Every day while traveling to my workplace I see people riding motorcycles without wearing a helmet. And every day I wonder what makes them skip the one essential safety element that can save their head from breaking in case of an accident.
So, one day, I sat and thought deep about it. I also asked a few friends what they think. Friends who wear, even have an extra for the pillion rider, do not wear, and do not even own one. And this is what I found.
Most people own a helmet, but they keep it at home. / Jon Tyson
17 Reasons Why People Don’t Wear Helmets
It screws up their hairstyle
It’s uncomfortable and borderline suffocates them
“The stock unit that I got with my Honda Unicorn would anyway not save my head so why should I bother”
It’s an unneeded expense and petrol prices are only rising
“I don’t like to hold it in my hand when I am not riding”
“I couldn’t find a large one”
Good quality helmets are expensive
“I know how to talk to the traffic police”

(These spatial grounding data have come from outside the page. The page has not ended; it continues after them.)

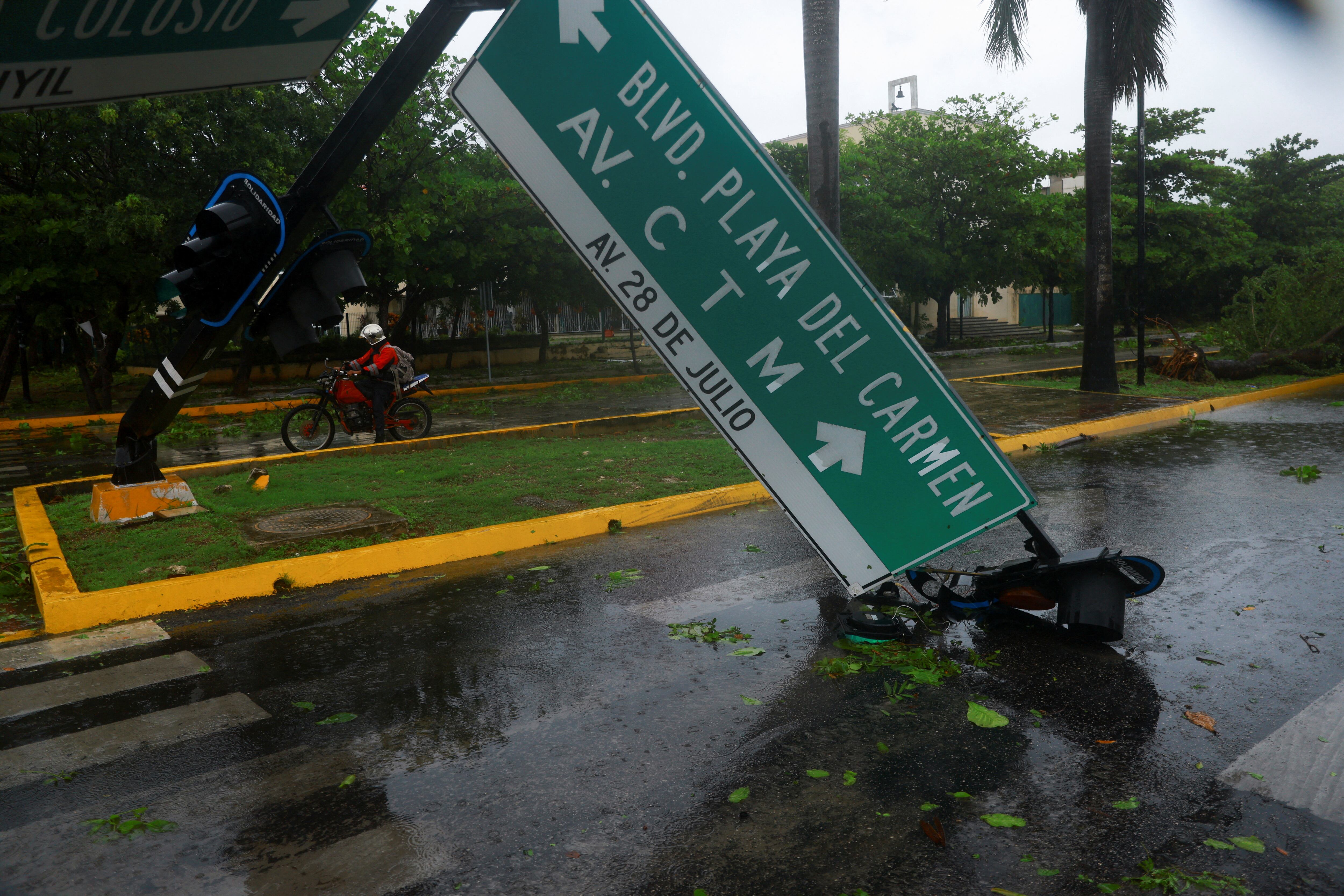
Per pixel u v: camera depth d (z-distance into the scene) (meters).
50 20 4.32
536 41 4.49
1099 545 6.95
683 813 3.30
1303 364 20.38
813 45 10.14
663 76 4.43
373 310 40.97
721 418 4.68
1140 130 18.25
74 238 17.83
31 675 4.86
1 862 3.11
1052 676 4.46
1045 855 2.97
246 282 6.56
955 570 5.96
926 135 34.09
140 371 31.78
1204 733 3.81
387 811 3.38
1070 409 15.11
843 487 4.73
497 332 37.47
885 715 4.07
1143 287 18.73
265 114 20.14
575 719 4.12
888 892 2.80
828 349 4.60
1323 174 51.56
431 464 10.87
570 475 9.93
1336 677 4.35
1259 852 2.94
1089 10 16.98
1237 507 8.09
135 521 7.92
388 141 21.73
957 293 42.34
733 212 4.51
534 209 26.64
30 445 15.43
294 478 9.97
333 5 5.02
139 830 3.28
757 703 4.24
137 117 17.44
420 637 5.31
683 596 5.97
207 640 5.37
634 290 4.59
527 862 3.02
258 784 3.61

“I only ride short distances”
“I would pay the 500-rupee fine once than buy a helmet worth 5ooo rupees”
“My helmet was stolen twice”
“I ride safely and am confident that I will not meet with an accident”
“I started losing hair because of it”
“I have never been stopped by the traffic police”
They don’t like to follow rules
There are even dumber reasons that people give when asked about their habit of not wearing a helmet. It just baffles me that people are ready to put their lives in danger because a helmet will distort their hairstyle (#1 reason) and they always want to look presentable.
I have tried describing to them the problems associated with helmet-less riding, and so far, I have changed the mind of not a single person. Which is why people don’t come to me when they want to convince someone.